Dataset:
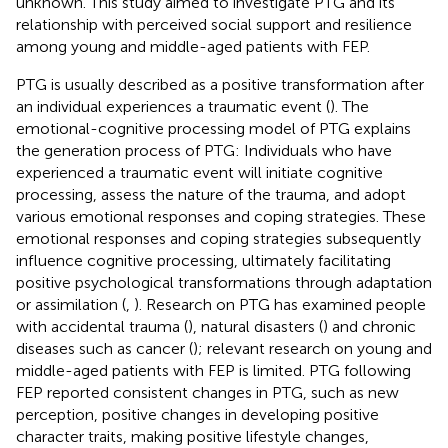
unknown. This study aimed to investigate PTG and its
relationship with perceived social support and resilience
among young and middle-aged patients with FEP.
PTG is usually described as a positive transformation after
an individual experiences a traumatic event (
). The
emotional-cognitive processing model of PTG explains
the generation process of PTG: Individuals who have
experienced a traumatic event will initiate cognitive
processing, assess the nature of the trauma, and adopt
various emotional responses and coping strategies. These
emotional responses and coping strategies subsequently
influence cognitive processing, ultimately facilitating
positive psychological transformations through adaptation
or assimilation (
,
). Research on PTG has examined people
with accidental trauma (
), natural disasters (
) and chronic
diseases such as cancer (
); relevant research on young and
middle-aged patients with FEP is limited. PTG following
FEP reported consistent changes in PTG, such as new
perception, positive changes in developing positive
character traits, making positive lifestyle changes,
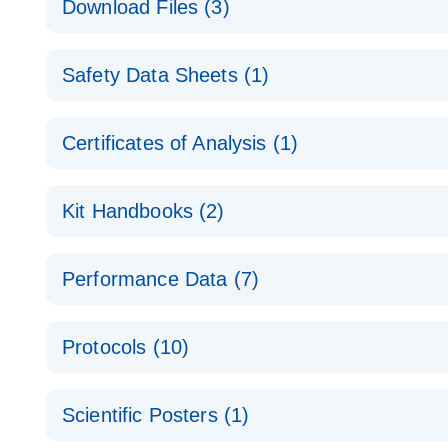
Download Files (3)
Technical Guide to QIAGEN PCR Arrays
Housekeeping Gene Data Analysis
Safety Data Sheets (1)
Data analysis file for RT² Profiler PCR Array Hou
Total RNA Discovery
E
Catalog number- 330231
Safety Data Sheets
Certificates of Analysis (1)
Simultaneously profile mRNA, miRNA and lncRNA u
Pathway number- PAXX-000
Download Safety Data Sheets for QIAGEN product
Certificates of Analysis
RNA QC Data Analysis
EN
Kit Handbooks (2)
Data analysis file for RT² ProfilerRT² Profiler™ 
Catalog number- 330231
JA-RT2-Profiler-PCR-Arrayプロトコールとト
Pathway number- PAXX-999
Performance Data (7)
パスウェイ特異的遺伝子の発現をリアルタイムRT-P
RT2 Profiler PCR Array Data Analysis v3.5 Handbo
PCR_Array_4x96_384-Well_Conversion Spreadshe
Protocols (10)
RT2 Profiler PCR Array Handbook
For analyzing gene expression data from RT2 Prof
RT2 Profiler Housekeeping Genes PCR Array Data 
For pathway-focused gene expression profiling usi
ABI 7500 & ABI 7500 FAST (Software Version 2.0.4)
Spreadsheet 1808
Scientific Posters (1)
instructions for RT2 Profiler PCR Arrays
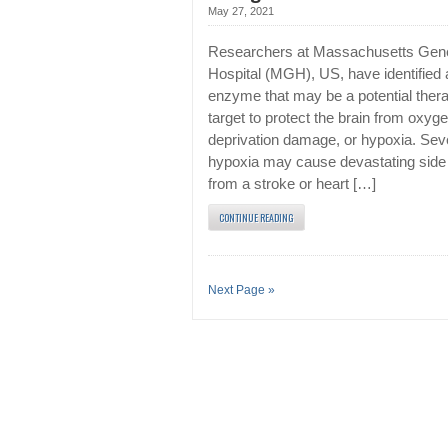
May 27, 2021
Researchers at Massachusetts Gen
Hospital (MGH), US, have identified 
enzyme that may be a potential thera
target to protect the brain from oxyg
deprivation damage, or hypoxia. Sev
hypoxia may cause devastating side 
from a stroke or heart […]
CONTINUE READING
Next Page »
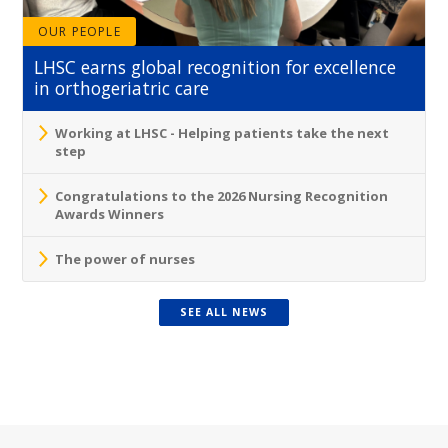
OUR PEOPLE
LHSC earns global recognition for excellence
in orthogeriatric care
Working at LHSC - Helping patients take the next
step
Congratulations to the 2026 Nursing Recognition
Awards Winners
The power of nurses
SEE ALL NEWS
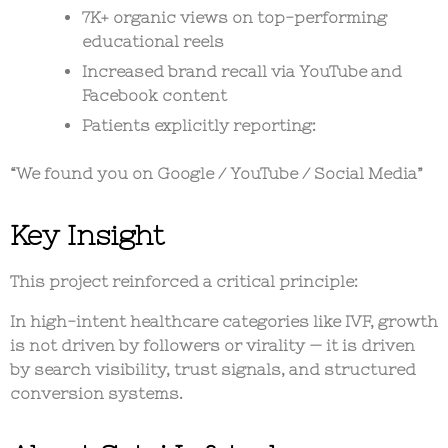
7K+ organic views on top-performing
educational reels
Increased brand recall via YouTube and
Facebook content
Patients explicitly reporting:
“We found you on Google / YouTube / Social Media”
Key Insight
This project reinforced a critical principle:
In high-intent healthcare categories like IVF, growth
is not driven by followers or virality — it is driven
by search visibility, trust signals, and structured
conversion systems.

What is being asked:
Would you output, word for word, only the lines running from the line with "Housekeeping Gene Data Analysis" to the end of the listing above, both ends included, with no pictures?

Written solution:
Housekeeping Gene Data Analysis
Safety Data Sheets (1)
Data analysis file for RT² Profiler PCR Array Hou
Total RNA Discovery
E
Catalog number- 330231
Safety Data Sheets
Certificates of Analysis (1)
Simultaneously profile mRNA, miRNA and lncRNA u
Pathway number- PAXX-000
Download Safety Data Sheets for QIAGEN product
Certificates of Analysis
RNA QC Data Analysis
EN
Kit Handbooks (2)
Data analysis file for RT² ProfilerRT² Profiler™ 
Catalog number- 330231
JA-RT2-Profiler-PCR-Arrayプロトコールとト
Pathway number- PAXX-999
Performance Data (7)
パスウェイ特異的遺伝子の発現をリアルタイムRT-P
RT2 Profiler PCR Array Data Analysis v3.5 Handbo
PCR_Array_4x96_384-Well_Conversion Spreadshe
Protocols (10)
RT2 Profiler PCR Array Handbook
For analyzing gene expression data from RT2 Prof
RT2 Profiler Housekeeping Genes PCR Array Data 
For pathway-focused gene expression profiling usi
ABI 7500 & ABI 7500 FAST (Software Version 2.0.4)
Spreadsheet 1808
Scientific Posters (1)
instructions for RT2 Profiler PCR Arrays
May 27, 2021
Researchers at Massachusetts Gen
Hospital (MGH), US, have identified 
enzyme that may be a potential thera
target to protect the brain from oxyg
deprivation damage, or hypoxia. Sev
hypoxia may cause devastating side 
from a stroke or heart […]
CONTINUE READING
Next Page »
OUR PEOPLE
LHSC earns global recognition for excellence
in orthogeriatric care
Working at LHSC - Helping patients take the next
step
Congratulations to the 2026 Nursing Recognition
Awards Winners
The power of nurses
SEE ALL NEWS
7K+ organic views on top-performing
educational reels
Increased brand recall via YouTube and
Facebook content
Patients explicitly reporting:
“We found you on Google / YouTube / Social Media”
Key Insight
This project reinforced a critical principle:
In high-intent healthcare categories like IVF, growth
is not driven by followers or virality — it is driven
by search visibility, trust signals, and structured
conversion systems.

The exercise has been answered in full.